Sketch of a black woman seated wearing dress and hair wrap with fingers interlocked

JOHN WILSON
(Roxbury, MA, 1922 – 2015)

Roz No. 5


Signed and dated, lower right: Wilson 1972 

Black pastel on paper 
24 x 19 inches (60.9 x 48.3 cm)


Provenance:

The artist’s estate.

Exhibited:       

“John Wilson: African-American / Mexican Connection,” Delta Arts Center, Winston-Salem, North Carolina, 21 September – 8 November 1997.

The subject of a recent exhibition at the Metropolitan Museum of Art, John Wilson made vivid and powerful works that spoke to his life as a Black American artist. Wilson’s artistic achievements are profoundly intertwined with his commitment to racial and social justice. Working across a variety of media—painting, sculpture, printmaking, and drawing—his art centers and celebrates Black figures. His large format studies offer unique insight into his working process and reveal his exceptional abilities as a draughtsman.

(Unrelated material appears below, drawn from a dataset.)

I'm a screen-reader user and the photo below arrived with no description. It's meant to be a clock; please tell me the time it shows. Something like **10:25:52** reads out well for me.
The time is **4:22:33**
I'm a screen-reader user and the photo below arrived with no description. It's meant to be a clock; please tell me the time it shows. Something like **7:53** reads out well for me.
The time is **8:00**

Wilson had been interested in creating a large-scale bronze sculpture of a genderless human head, inspired by Mesoamerican Olmec heads, Rapa Nui sculptures, and Buddhist figures. Roz Springer, a frequent model for the artist and inspiration for the later Eternal Presence of 1987 (Museum of the National Center of Afro-American Art, Roxbury, MA), sat for several drawings in which Wilson intensely investigated and described her head. Using pencil and pastel produce the rich modeling of the head, the figure’s gently hooded eyes, parted lips, and slightly sloped shoulders lend a beautiful gracefulness to the sitter.

Set within an interior, Wilson’s concentration on Roz’s face is anchored by a loosely and energetically sketched body. She is shown seated in a moment of repose, with her hands comfortably clasped.  The artist’s various studies of Roz eventually led to the creation of the monumental sculpture Eternal Presence, which faithfully reproduces, and monumentalizes, the serenity and sculptural universality of the head seen in this drawing.

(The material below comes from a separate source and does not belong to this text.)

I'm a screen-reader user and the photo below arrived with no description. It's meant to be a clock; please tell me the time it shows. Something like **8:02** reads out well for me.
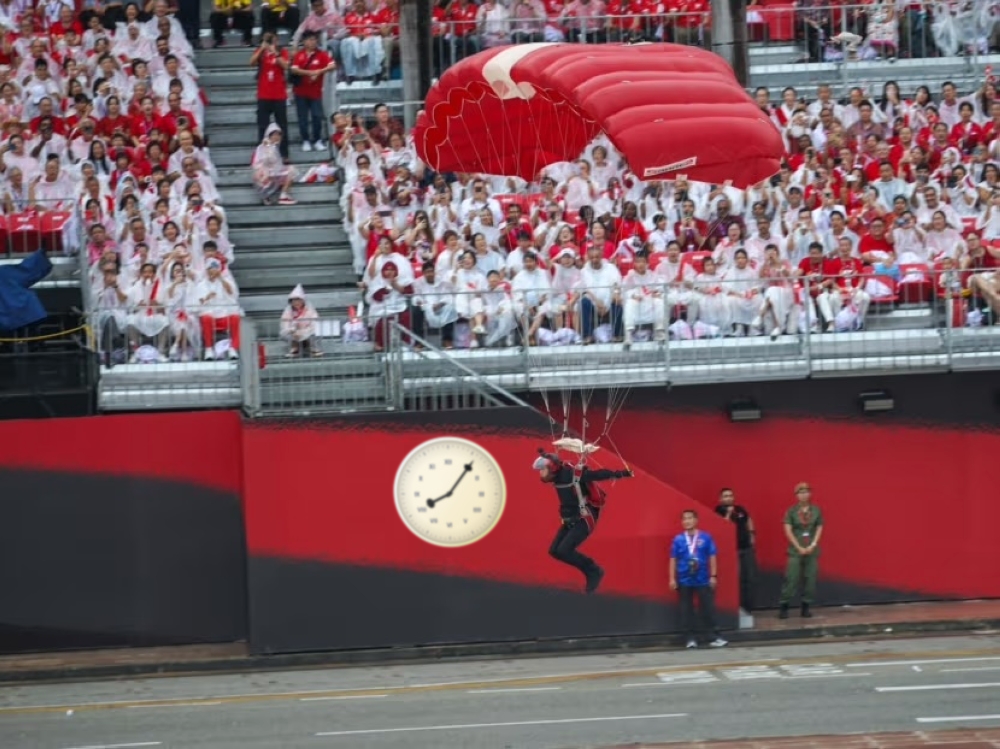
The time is **8:06**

Originally from Massachusetts, John Wilson’s innate artistic abilities were recognized and nurtured by his teachers at the Roxbury Boys’ Club. His formal artistic education began at the School of the Museum of Fine Arts, Boston and continued in Paris under Fernand Léger and in Mexico City at several institutions, where he studied the pioneering works of the Mexican muralists. These early experiences gave Wilson examples of ways to represent the injustices he observed at home in the United States. After his return, he continued to pursue printmaking as a medium for wide distribution of politically conscious art focused on addressing the violence facing Black Americans. His art also sought to envision a positive future for Black Americans that lived up to the democratic ideals of the country, in addition to representing such figures as “beautiful and true and precious.” During his six-decade career, he taught art at various institutions and exhibited his drawings, paintings and sculptures widely. Wilson is celebrated for his use of dark tones to create an intensely sculptural quality to his drawings and prints which the artist himself described as “carving out space—an illusion of space and a kind of sculptural form—so that I would use values to create a sense of weight and mass.”

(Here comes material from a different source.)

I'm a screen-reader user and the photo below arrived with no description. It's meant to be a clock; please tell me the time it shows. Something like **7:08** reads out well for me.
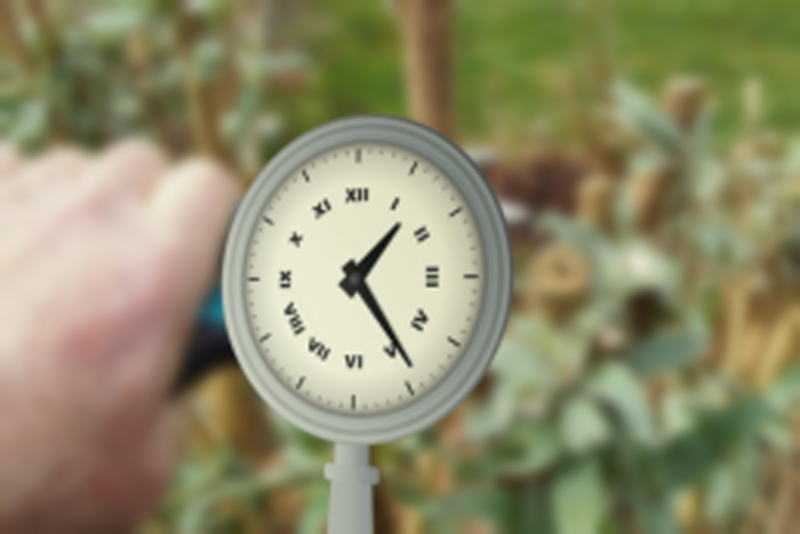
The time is **1:24**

Throughout his life, John Wilson created predominantly figurative work that centered on his friends, family, and community. His work derives its immediacy and poignancy from these connections. Wilson’s work was exhibited early in his career at the Metropolitan Museum of Art’s 1950 American Artists Under Thirty-Six. John Wilson is a recipient of many honors and the subject of a recent career retrospective “Witnessing Humanity: The Art of John Wilson” co-curated by the Museum of Fine Arts, Boston and the Metropolitan Museum of Art in New York.